Before talking about Docker, let’s talk a little about Virtual Machines (VMs). Think of a VM as an emulator. You have your host OS which is what normally runs on your computer. Inside that, you have a virtual machine program (VMware, Hyper-V, VirtualBox, etc.). This program allows you to create and boot a virtual machine. Think of a VM as a computer inside a computer. The VM thinks it is running directly on the hardware and is unaware of the host OS.
VM Use Cases
Why would you want to do this? Previously, I wrote a series of articles about VMs, which illuminates some of the reasons. The short answer is, there are 2 main reasons. The first is that it allows you to run a different OS than your host OS. When you create a VM, it is a blank machine so you can install any OS you want. You can do things like run Linux or MAC OS inside Windows. The second main reason is for isolation. The guest (ie the OS inside the VM) is unaware of the host, so any drivers or other software you install inside the VM can only affect the guest and not the host. Each VM is also isolated from all other VMs. This is very useful for isolating various development and testing environments and dealing with driver conflicts.

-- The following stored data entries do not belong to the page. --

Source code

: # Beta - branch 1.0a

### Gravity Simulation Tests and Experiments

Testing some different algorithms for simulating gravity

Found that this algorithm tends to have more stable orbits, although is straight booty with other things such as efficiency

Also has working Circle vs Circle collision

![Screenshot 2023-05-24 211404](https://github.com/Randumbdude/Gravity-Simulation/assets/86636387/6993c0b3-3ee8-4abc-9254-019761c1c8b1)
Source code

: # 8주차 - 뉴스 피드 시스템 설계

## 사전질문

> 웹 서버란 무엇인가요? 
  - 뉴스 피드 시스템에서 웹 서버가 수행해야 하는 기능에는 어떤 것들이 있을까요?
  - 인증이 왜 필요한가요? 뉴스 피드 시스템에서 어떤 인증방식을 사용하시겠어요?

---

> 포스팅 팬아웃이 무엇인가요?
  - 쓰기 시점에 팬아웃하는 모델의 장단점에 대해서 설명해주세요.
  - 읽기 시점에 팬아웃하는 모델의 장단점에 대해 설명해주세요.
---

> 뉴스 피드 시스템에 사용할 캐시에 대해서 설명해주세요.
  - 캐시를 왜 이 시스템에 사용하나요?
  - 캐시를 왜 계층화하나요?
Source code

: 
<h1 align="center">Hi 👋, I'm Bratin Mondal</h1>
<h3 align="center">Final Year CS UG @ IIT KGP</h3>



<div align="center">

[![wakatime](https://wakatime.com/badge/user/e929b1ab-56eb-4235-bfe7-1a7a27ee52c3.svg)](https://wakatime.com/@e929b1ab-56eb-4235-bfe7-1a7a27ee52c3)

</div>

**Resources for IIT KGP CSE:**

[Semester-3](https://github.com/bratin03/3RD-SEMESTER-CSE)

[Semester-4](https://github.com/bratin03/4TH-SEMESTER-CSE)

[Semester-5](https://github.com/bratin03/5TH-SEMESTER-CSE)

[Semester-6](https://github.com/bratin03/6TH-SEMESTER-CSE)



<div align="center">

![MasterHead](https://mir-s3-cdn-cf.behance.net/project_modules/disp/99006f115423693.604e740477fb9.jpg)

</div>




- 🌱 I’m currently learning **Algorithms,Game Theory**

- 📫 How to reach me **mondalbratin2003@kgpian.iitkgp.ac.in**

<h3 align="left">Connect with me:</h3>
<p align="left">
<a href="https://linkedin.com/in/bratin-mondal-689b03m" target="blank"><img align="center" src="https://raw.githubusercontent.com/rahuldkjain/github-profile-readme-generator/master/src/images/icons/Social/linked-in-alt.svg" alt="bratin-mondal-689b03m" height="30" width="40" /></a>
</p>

One other nice feature of VMs is snapshots, which exactly what it sounds like. You can take a snapshot of your VM and then at any point in time, you can simply restore the VM to that snapshot. This can be very useful for testing. First, you can have a virgin windows image. Then you can test out your installer and when you are done simply restore a snapshot of the virgin image and you are right back where you started.
So what is Docker? In some ways you can think of Docker as a lightweight VM. VMs are kind of heavyweight in that they take up a lot of disk space because you have to recreate the entire OS. Also when it comes to memory as long as the guest is running your guest OS is also running and taking up memory. One of the main advantages of Docker is that you don’t duplicate the OS. Docker gives you an isolated environment similar to a VM but using your main host OS.

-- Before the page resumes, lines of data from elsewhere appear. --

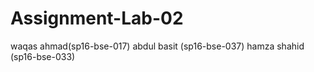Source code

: # Assignment-Lab-02
 waqas ahmad(sp16-bse-017) abdul basit (sp16-bse-037) hamza shahid (sp16-bse-033)
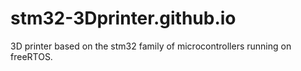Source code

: # stm32-3Dprinter.github.io
3D printer based on the stm32 family of microcontrollers running on freeRTOS.
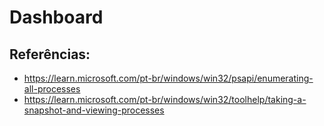 # Dashboard

## Referências:
* https://learn.microsoft.com/pt-br/windows/win32/psapi/enumerating-all-processes
* https://learn.microsoft.com/pt-br/windows/win32/toolhelp/taking-a-snapshot-and-viewing-processes
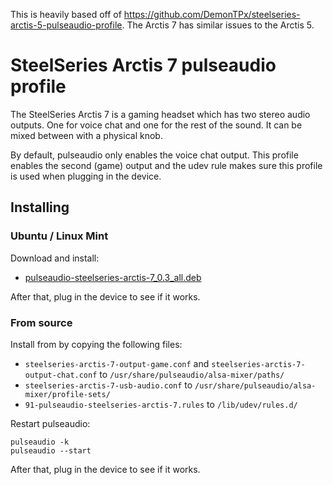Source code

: This is heavily based off of https://github.com/DemonTPx/steelseries-arctis-5-pulseaudio-profile.
The Arctis 7 has similar issues to the Arctis 5.

# SteelSeries Arctis 7 pulseaudio profile

The SteelSeries Arctis 7 is a gaming headset which has two stereo audio outputs. One for voice chat and one for the rest of the sound. It can be mixed between with a physical knob.

By default, pulseaudio only enables the voice chat output. This profile enables the second (game) output and the udev rule makes sure this profile is used when plugging in the device.

## Installing

### Ubuntu / Linux Mint

Download and install:

- [pulseaudio-steelseries-arctis-7_0.3_all.deb](https://github.com/bobbyrward/steelseries-arctis-7-pulseaudio-profile/releases/download/0.3/pulseaudio-steelseries-arctis-7_0.3_all.deb)


After that, plug in the device to see if it works.

### From source

Install from by copying the following files:

- `steelseries-arctis-7-output-game.conf` and `steelseries-arctis-7-output-chat.conf` to `/usr/share/pulseaudio/alsa-mixer/paths/`
- `steelseries-arctis-7-usb-audio.conf` to `/usr/share/pulseaudio/alsa-mixer/profile-sets/`
- `91-pulseaudio-steelseries-arctis-7.rules` to `/lib/udev/rules.d/`

Restart pulseaudio:

    pulseaudio -k
    pulseaudio --start

After that, plug in the device to see if it works.
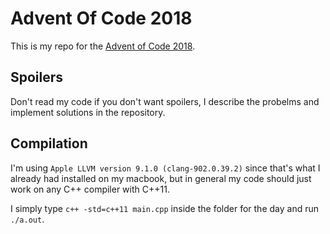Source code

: # Advent Of Code 2018
This is my repo for the [Advent of Code 2018](https://adventofcode.com/2018).

## Spoilers
Don't read my code if you don't want spoilers, I describe the probelms and implement solutions in the repository.

## Compilation
I'm using `Apple LLVM version 9.1.0 (clang-902.0.39.2)` since that's what I already had installed on my macbook, but in general my code should just work on any C++ compiler with C++11.

I simply type `c++ -std=c++11 main.cpp` inside the folder for the day and run `./a.out`.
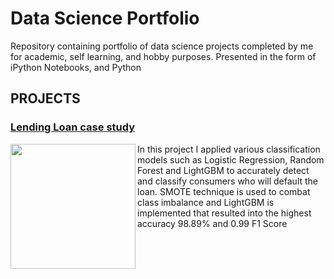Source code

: # Data Science Portfolio
Repository containing portfolio of data science projects completed by me for academic, self learning, and hobby purposes. Presented in the form of iPython Notebooks, and Python
## PROJECTS
### [Lending Loan case study](https://github.com/lasnausman/Portfolio/blob/master/Loan%20Lending%20case%20study-%20Analysis/Lending%20Loan.ipynb)
<img src="https://th.bing.com/th/id/OIP.tMlgFbyyA7524W0O8llNTgHaFf?pid=Api&rs=1" width="200" ALIGN="left"/> In this project I applied various classification models such as Logistic Regression, Random Forest and LightGBM to accurately detect and classify consumers who will default the loan. SMOTE technique is used to combat class imbalance and LightGBM is implemented that resulted into the highest accuracy 98.89% and 0.99 F1 Score

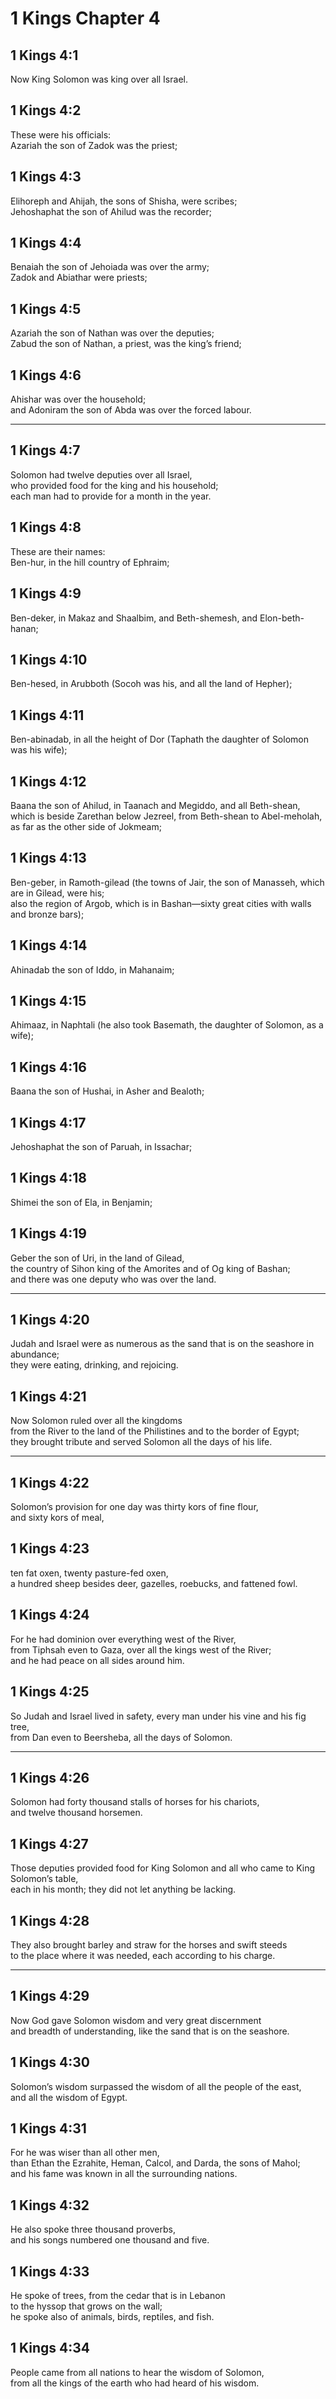 # 1 Kings Chapter 4

## 1 Kings 4:1

Now King Solomon was king over all Israel.

## 1 Kings 4:2

These were his officials:  
Azariah the son of Zadok was the priest;

## 1 Kings 4:3

Elihoreph and Ahijah, the sons of Shisha, were scribes;  
Jehoshaphat the son of Ahilud was the recorder;

## 1 Kings 4:4

Benaiah the son of Jehoiada was over the army;  
Zadok and Abiathar were priests;

## 1 Kings 4:5

Azariah the son of Nathan was over the deputies;  
Zabud the son of Nathan, a priest, was the king’s friend;

## 1 Kings 4:6

Ahishar was over the household;  
and Adoniram the son of Abda was over the forced labour.

---

## 1 Kings 4:7

Solomon had twelve deputies over all Israel,  
who provided food for the king and his household;  
each man had to provide for a month in the year.

## 1 Kings 4:8

These are their names:  
Ben-hur, in the hill country of Ephraim;

## 1 Kings 4:9

Ben-deker, in Makaz and Shaalbim, and Beth-shemesh, and Elon-beth-hanan;

## 1 Kings 4:10

Ben-hesed, in Arubboth (Socoh was his, and all the land of Hepher);

## 1 Kings 4:11

Ben-abinadab, in all the height of Dor (Taphath the daughter of Solomon was his wife);

## 1 Kings 4:12

Baana the son of Ahilud, in Taanach and Megiddo, and all Beth-shean,  
which is beside Zarethan below Jezreel, from Beth-shean to Abel-meholah,  
as far as the other side of Jokmeam;

## 1 Kings 4:13

Ben-geber, in Ramoth-gilead (the towns of Jair, the son of Manasseh, which are in Gilead, were his;  
also the region of Argob, which is in Bashan—sixty great cities with walls and bronze bars);

## 1 Kings 4:14

Ahinadab the son of Iddo, in Mahanaim;

## 1 Kings 4:15

Ahimaaz, in Naphtali (he also took Basemath, the daughter of Solomon, as a wife);

## 1 Kings 4:16

Baana the son of Hushai, in Asher and Bealoth;

## 1 Kings 4:17

Jehoshaphat the son of Paruah, in Issachar;

## 1 Kings 4:18

Shimei the son of Ela, in Benjamin;

## 1 Kings 4:19

Geber the son of Uri, in the land of Gilead,  
the country of Sihon king of the Amorites and of Og king of Bashan;  
and there was one deputy who was over the land.

---

## 1 Kings 4:20

Judah and Israel were as numerous as the sand that is on the seashore in abundance;  
they were eating, drinking, and rejoicing.

## 1 Kings 4:21

Now Solomon ruled over all the kingdoms  
from the River to the land of the Philistines and to the border of Egypt;  
they brought tribute and served Solomon all the days of his life.

---

## 1 Kings 4:22

Solomon’s provision for one day was thirty kors of fine flour,  
and sixty kors of meal,

## 1 Kings 4:23

ten fat oxen, twenty pasture-fed oxen,  
a hundred sheep besides deer, gazelles, roebucks, and fattened fowl.

## 1 Kings 4:24

For he had dominion over everything west of the River,  
from Tiphsah even to Gaza, over all the kings west of the River;  
and he had peace on all sides around him.

## 1 Kings 4:25

So Judah and Israel lived in safety, every man under his vine and his fig tree,  
from Dan even to Beersheba, all the days of Solomon.

---

## 1 Kings 4:26

Solomon had forty thousand stalls of horses for his chariots,  
and twelve thousand horsemen.

## 1 Kings 4:27

Those deputies provided food for King Solomon and all who came to King Solomon’s table,  
each in his month; they did not let anything be lacking.

## 1 Kings 4:28

They also brought barley and straw for the horses and swift steeds  
to the place where it was needed, each according to his charge.

---

## 1 Kings 4:29

Now God gave Solomon wisdom and very great discernment  
and breadth of understanding, like the sand that is on the seashore.

## 1 Kings 4:30

Solomon’s wisdom surpassed the wisdom of all the people of the east,  
and all the wisdom of Egypt.

## 1 Kings 4:31

For he was wiser than all other men,  
than Ethan the Ezrahite, Heman, Calcol, and Darda, the sons of Mahol;  
and his fame was known in all the surrounding nations.

## 1 Kings 4:32

He also spoke three thousand proverbs,  
and his songs numbered one thousand and five.

## 1 Kings 4:33

He spoke of trees, from the cedar that is in Lebanon  
to the hyssop that grows on the wall;  
he spoke also of animals, birds, reptiles, and fish.

## 1 Kings 4:34

People came from all nations to hear the wisdom of Solomon,  
from all the kings of the earth who had heard of his wisdom.
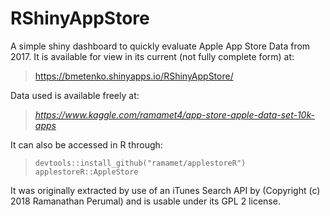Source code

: # RShinyAppStore
A simple shiny dashboard to quickly evaluate Apple App Store Data from 2017.
It is available for view in its current (not fully complete form) at:
> https://bmetenko.shinyapps.io/RShinyAppStore/

Data used is available freely at:

  >_https://www.kaggle.com/ramamet4/app-store-apple-data-set-10k-apps_
  
It can also be accessed in R through:

  >`devtools::install_github("ramamet/applestoreR")`
  >`applestoreR::AppleStore`
 
It was originally extracted by use of an iTunes Search API by
(Copyright (c) 2018 Ramanathan Perumal) and is usable under its GPL 2 license.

Another way to think about Docker is as a jail or chroot. If you are not familiar with those concepts, they come from Linux. Here is a good video that explains it. Basically you run a process inside your OS, but heavily restrict what it has access to. You restrict the file system and processes it sees and its access to hardware and to the network. It is running in its own little isolated environment.
When talking about Docker there are 2 important concepts: images and containers. An image is a file that represents the file system that your process will see. Any utilities or drivers it needs access to need to be included in the image, because all your process will be able see is the file system in the image. A container is actually the running process. So when you start a container you specify what image to load and what process (CLI command) you want to run. One thing to note is that Docker containers don’t have a GUI, it’s just the CLI.
Docker Use Cases
I mentioned that VMs have 2 use cases: running a different OS and isolation. Docker by it’s nature doesn’t really solve the first problem (although if you do some research you will find it is possible to run Linux containers on Windows). Docker’s main use case is isolation. You can isolate a process and all it’s dependencies into a single container. One nice feature of docker is that it has a distribution mechanism built-in. It is very easy to create a program, create a Docker image around it and all its dependencies and then make the image available to your users. Then they can simply pull down a single image and run the container and be able to use your program immediately.

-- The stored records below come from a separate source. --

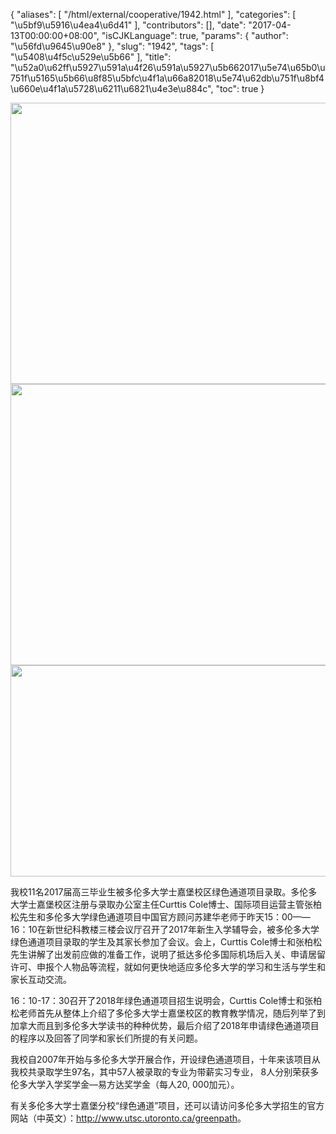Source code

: {
    "aliases": [
        "/html/external/cooperative/1942.html"
    ],
    "categories": [
        "\u5bf9\u5916\u4ea4\u6d41"
    ],
    "contributors": [],
    "date": "2017-04-13T00:00:00+08:00",
    "isCJKLanguage": true,
    "params": {
        "author": "\u56fd\u9645\u90e8"
    },
    "slug": "1942",
    "tags": [
        "\u5408\u4f5c\u529e\u5b66"
    ],
    "title": "\u52a0\u62ff\u5927\u591a\u4f26\u591a\u5927\u5b662017\u5e74\u65b0\u751f\u5165\u5b66\u8f85\u5bfc\u4f1a\u66a82018\u5e74\u62db\u751f\u8bf4\u660e\u4f1a\u5728\u6211\u6821\u4e3e\u884c",
    "toc": true
}


<img
    src="https://cdn.tfls.online/mirror/full/38f574bae6370b027ab78010db165fc6674666d2.jpg"
    style="display:block;margin-left:auto;margin-right:auto;"
    decoding="async"
    fetchpriority="auto"
    loading="lazy"
    height="450"
    width="600"
/>
<img
    src="https://cdn.tfls.online/mirror/full/835e422e17a33a394e961544f9acb32181c34549.jpg"
    style="display:block;margin-left:auto;margin-right:auto;"
    decoding="async"
    fetchpriority="auto"
    loading="lazy"
    height="450"
    width="600"
/>
<img
    src="https://cdn.tfls.online/mirror/full/6f5df4e1e964cbeedd60e2814257eb140ed72b7b.jpg"
    style="display:block;margin-left:auto;margin-right:auto;"
    decoding="async"
    fetchpriority="auto"
    loading="lazy"
    height="338"
    width="600"
/>




  





我校11名2017届高三毕业生被多伦多大学士嘉堡校区绿色通道项目录取。多伦多大学士嘉堡校区注册与录取办公室主任Curttis Cole博士、国际项目运营主管张柏松先生和多伦多大学绿色通道项目中国官方顾问苏建华老师于昨天15：00——16：10在新世纪科教楼三楼会议厅召开了2017年新生入学辅导会，被多伦多大学绿色通道项目录取的学生及其家长参加了会议。会上，Curttis Cole博士和张柏松先生讲解了出发前应做的准备工作，说明了抵达多伦多国际机场后入关、申请居留许可、申报个人物品等流程，就如何更快地适应多伦多大学的学习和生活与学生和家长互动交流。




16：10-17：30召开了2018年绿色通道项目招生说明会，Curttis Cole博士和张柏松老师首先从整体上介绍了多伦多大学士嘉堡校区的教育教学情况，随后列举了到加拿大而且到多伦多大学读书的种种优势，最后介绍了2018年申请绿色通道项目的程序以及回答了同学和家长们所提的有关问题。




我校自2007年开始与多伦多大学开展合作，开设绿色通道项目，十年来该项目从我校共录取学生97名，其中57人被录取的专业为带薪实习专业， 8人分别荣获多伦多大学入学奖学金—易方达奖学金（每人20, 000加元）。




有关多伦多大学士嘉堡分校“绿色通道”项目，还可以请访问多伦多大学招生的官方网站（中英文）：<http://www.utsc.utoronto.ca/greenpath>。














  



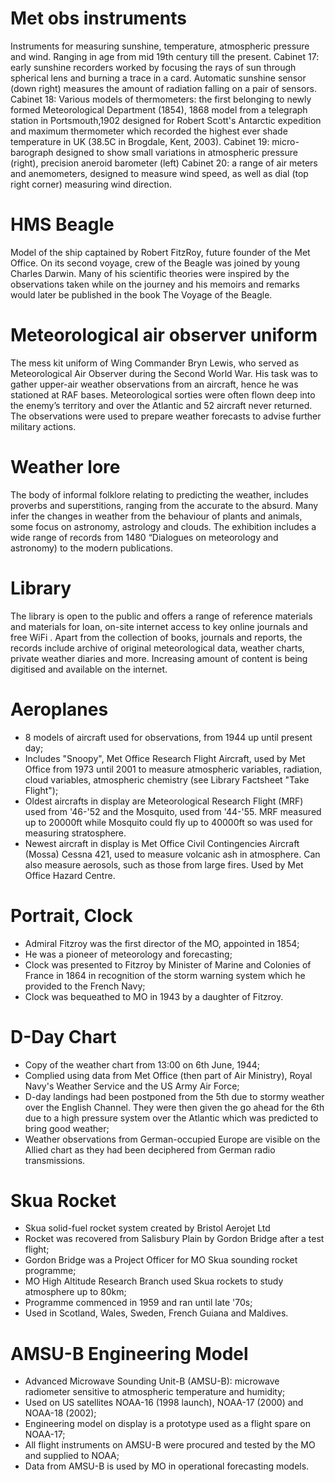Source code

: # Met obs instruments

Instruments for measuring sunshine, temperature, atmospheric pressure and wind.
Ranging in age from mid 19th century till the present.
Cabinet 17: early sunshine recorders worked by focusing the rays of sun through spherical lens and burning a trace in a card. Automatic sunshine sensor (down right) measures the amount of radiation falling on a pair of sensors.
Cabinet 18: Various models of thermometers: the first belonging to newly formed Meteorological Department (1854), 1868 model from a telegraph station in Portsmouth,1902 designed for Robert Scott's Antarctic expedition and maximum thermometer which recorded the highest ever shade temperature in UK (38.5C in Brogdale, Kent, 2003).
Cabinet 19: micro-barograph designed to show small variations in atmospheric pressure (right), precision aneroid barometer (left)
Cabinet 20: a range of air meters and anemometers, designed to measure wind speed, as well as dial (top right corner) measuring wind direction.

# HMS Beagle

Model of the ship captained by Robert FitzRoy, future founder of the Met Office. On its second voyage, crew of the Beagle was joined by young Charles Darwin. Many of his scientific theories were inspired by the observations taken while on the journey and his memoirs and remarks would later be published in the book The Voyage of the Beagle.

# Meteorological air observer uniform

The mess kit uniform of Wing Commander Bryn Lewis, who served as Meteorological Air Observer during the Second World War. His task was to gather upper-air weather observations from an aircraft, hence he was stationed at RAF bases. Meteorological sorties were often flown deep into the enemy’s territory and over the Atlantic and 52 aircraft never returned. The observations were used to prepare weather forecasts to advise further military actions.

# Weather lore

The body of informal folklore relating to predicting the weather, includes proverbs and superstitions, ranging from the accurate to the absurd. Many infer the changes in weather from the behaviour of plants and animals, some focus on astronomy, astrology and clouds. The exhibition includes a wide range of records from 1480 “Dialogues on meteorology and astronomy) to the modern publications.

# Library

The library is open to the public and offers a range of reference materials and materials for loan, on-site internet access to key online journals and free WiFi . Apart from the collection of books, journals and reports, the records include archive of original meteorological data, weather charts, private weather diaries and more. Increasing amount of content is being digitised and available on the internet.

# Aeroplanes

* 8 models of aircraft used for observations, from 1944 up until present day;
* Includes "Snoopy", Met Office Research Flight Aircraft, used by Met Office from 1973 until 2001 to measure atmospheric variables, radiation, cloud variables, atmospheric chemistry (see Library Factsheet "Take Flight");
* Oldest aircrafts in display are Meteorological Research Flight (MRF) used from '46-'52 and the Mosquito, used from '44-'55. MRF measured up to 20000ft while Mosquito could fly up to 40000ft so was used for measuring stratosphere.
* Newest aircraft in display is Met Office Civil Contingencies Aircraft (Mossa) Cessna 421, used to measure volcanic ash in atmosphere. Can also measure aerosols, such as those from large fires. Used by Met Office Hazard Centre.

# Portrait, Clock

* Admiral Fitzroy was the first director of the MO, appointed in 1854;
* He was a pioneer of meteorology and forecasting;
* Clock was presented to Fitzroy by Minister of Marine and Colonies of France in 1864 in recognition of the storm warning system which he provided to the French Navy;
* Clock was bequeathed to MO in 1943 by a daughter of Fitzroy.

# D-Day Chart

* Copy of the weather chart from 13:00 on 6th June, 1944;
* Complied using data from Met Office (then part of Air Ministry), Royal Navy's Weather Service and the US Army Air Force;
* D-day landings had been postponed from the 5th due to stormy weather over the English Channel. They were then given the go ahead for the 6th due to a high pressure system over the Atlantic which was predicted to bring good weather;
* Weather observations from German-occupied Europe are visible on the Allied chart as they had been deciphered from German radio transmissions.

# Skua Rocket

* Skua solid-fuel rocket system created by Bristol Aerojet Ltd
* Rocket was recovered from Salisbury Plain by Gordon Bridge after a test flight;
* Gordon Bridge was a Project Officer for MO Skua sounding rocket programme;
* MO High Altitude Research Branch used Skua rockets to study atmosphere up to 80km;
* Programme commenced in 1959 and ran until late '70s;
* Used in Scotland, Wales, Sweden, French Guiana and Maldives.

# AMSU-B Engineering Model

* Advanced Microwave Sounding Unit-B (AMSU-B): microwave radiometer sensitive to atmospheric temperature and humidity;
* Used on US satellites NOAA-16 (1998 launch), NOAA-17 (2000) and NOAA-18 (2002);
* Engineering model on display is a prototype used as a flight spare on NOAA-17;
* All flight instruments on AMSU-B were procured and tested by the MO and supplied to NOAA;
* Data from AMSU-B is used by MO in operational forecasting models.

Docker is also widely used for web services. It is very easy to spin up another copy of a web service to meet demand. Docker also allows you to cluster several computers together and will do automatic load balancing. When you hear people talk about microservices, they are typically implemented in Docker. This whole process is often referred to as orchestration.
My main use case for Docker is for Continuous Integration. If you read my review of Docker in Action I explain why I think Docker is better than VMs for CI. The main thing I want to be able to do (still working out all the kinks) is to be able to use the GitLab Docker Executor to spin up containers on demand for various CI tasks. I also want to be able to run those same containers locally so I can run isolated tests and builds locally before I push my changes to the server.
|Run different OS||no*||yes|
|Disk Space Usage||low||high|
|Builtin Distribution Mechanism||yes||no|
Hopefully, that answers any question you might have about Docker. I am not the expert (I literally just read a book, did a few exercises, and have played around with it a little bit). I tried to be as accurate as I could. In an effort to make things easier to understand, I did simplify some things and left out a few details.